Where the material below has a line containing "focal_35mm: 25", start repeating exactly, and keep going through the line containing "exposure_s: 1/640", with no other lines.
*** Block opens ***
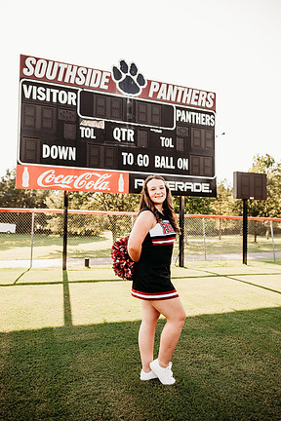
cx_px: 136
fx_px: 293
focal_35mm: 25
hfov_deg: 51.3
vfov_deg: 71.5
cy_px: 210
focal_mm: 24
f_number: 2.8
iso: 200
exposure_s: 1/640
*** Block closes ***
*** Block opens ***
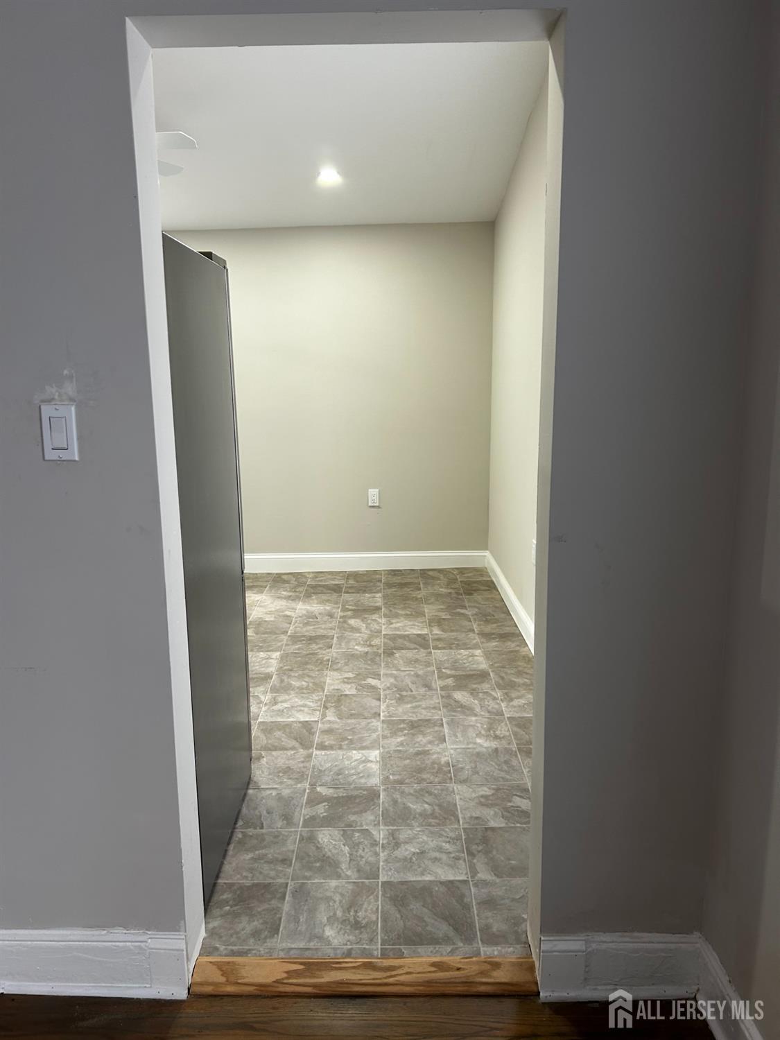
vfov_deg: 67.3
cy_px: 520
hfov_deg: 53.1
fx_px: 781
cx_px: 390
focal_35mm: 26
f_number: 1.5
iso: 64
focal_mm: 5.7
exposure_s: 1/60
*** Block closes ***
SOLUTION TO THIS PROBLEM:
focal_35mm: 25
hfov_deg: 51.3
vfov_deg: 71.5
cy_px: 210
focal_mm: 24
f_number: 2.8
iso: 200
exposure_s: 1/640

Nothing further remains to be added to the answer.